● **Problem to solve**: The data should be written out in full, exactly as it stands, and the pictures dropped.

[[ Given data, beginning ]]

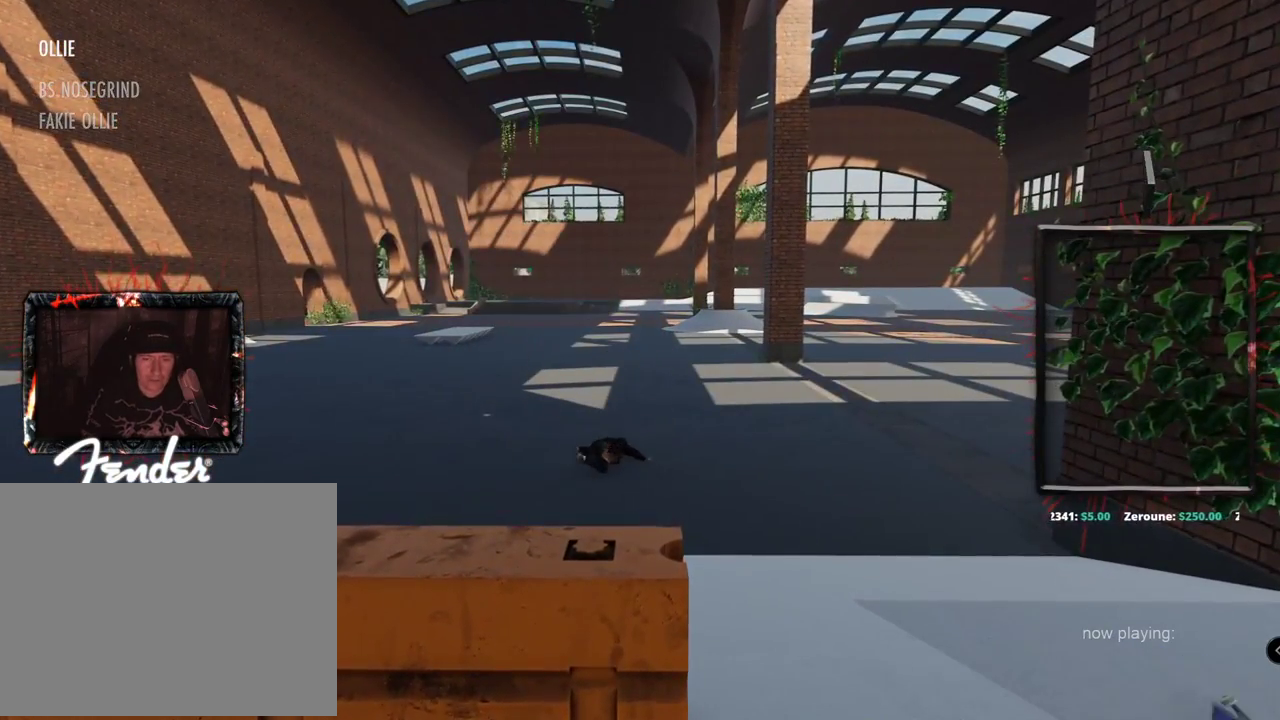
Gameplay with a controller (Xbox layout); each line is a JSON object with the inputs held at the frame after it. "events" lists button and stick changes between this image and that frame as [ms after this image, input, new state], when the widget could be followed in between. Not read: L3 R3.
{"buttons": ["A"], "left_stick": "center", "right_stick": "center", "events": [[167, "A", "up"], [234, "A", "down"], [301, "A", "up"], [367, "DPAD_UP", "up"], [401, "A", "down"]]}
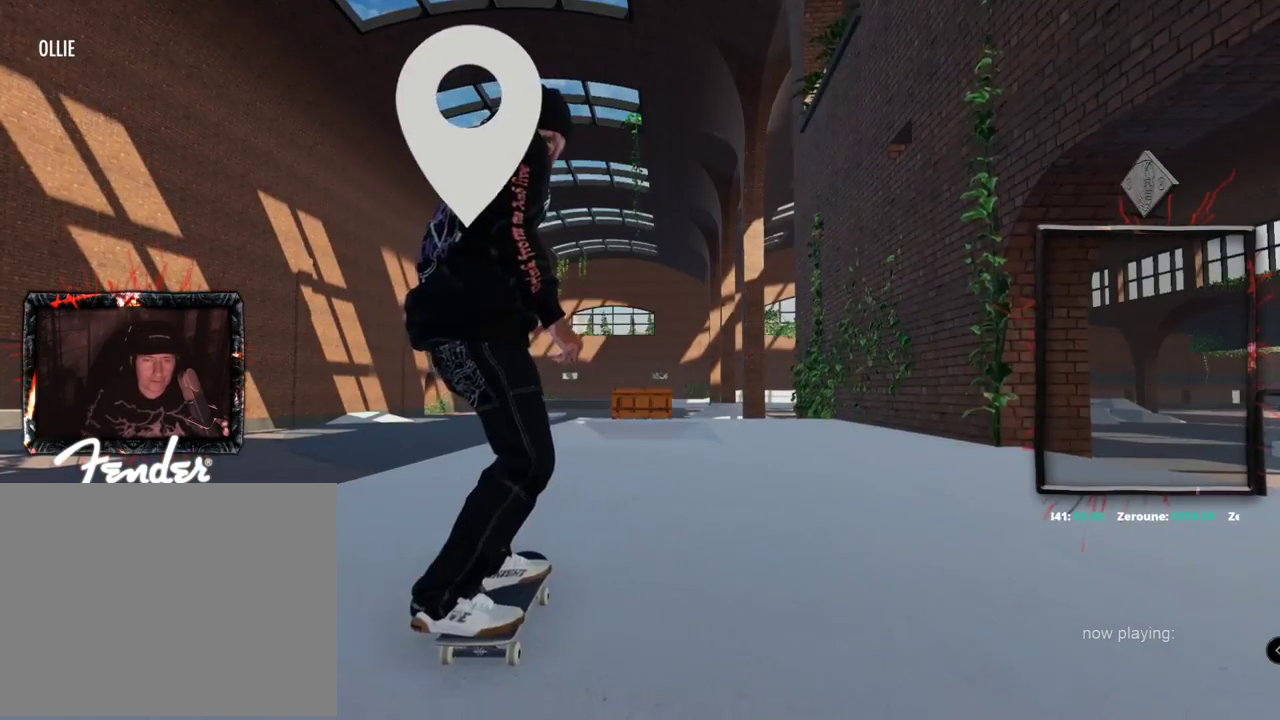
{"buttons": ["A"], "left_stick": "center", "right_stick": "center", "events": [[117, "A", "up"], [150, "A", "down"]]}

[[ Given data, end ]]

● **Task output**:
Gameplay with a controller (Xbox layout); each line is a JSON object with the inputs held at the frame after it. "events" lists button and stick changes between this image and that frame as [ms after this image, input, new state], when the widget could be followed in between. Not read: L3 R3.
{"buttons": ["A"], "left_stick": "center", "right_stick": "center", "events": [[167, "A", "up"], [234, "A", "down"], [301, "A", "up"], [367, "DPAD_UP", "up"], [401, "A", "down"]]}
{"buttons": ["A"], "left_stick": "center", "right_stick": "center", "events": [[117, "A", "up"], [150, "A", "down"]]}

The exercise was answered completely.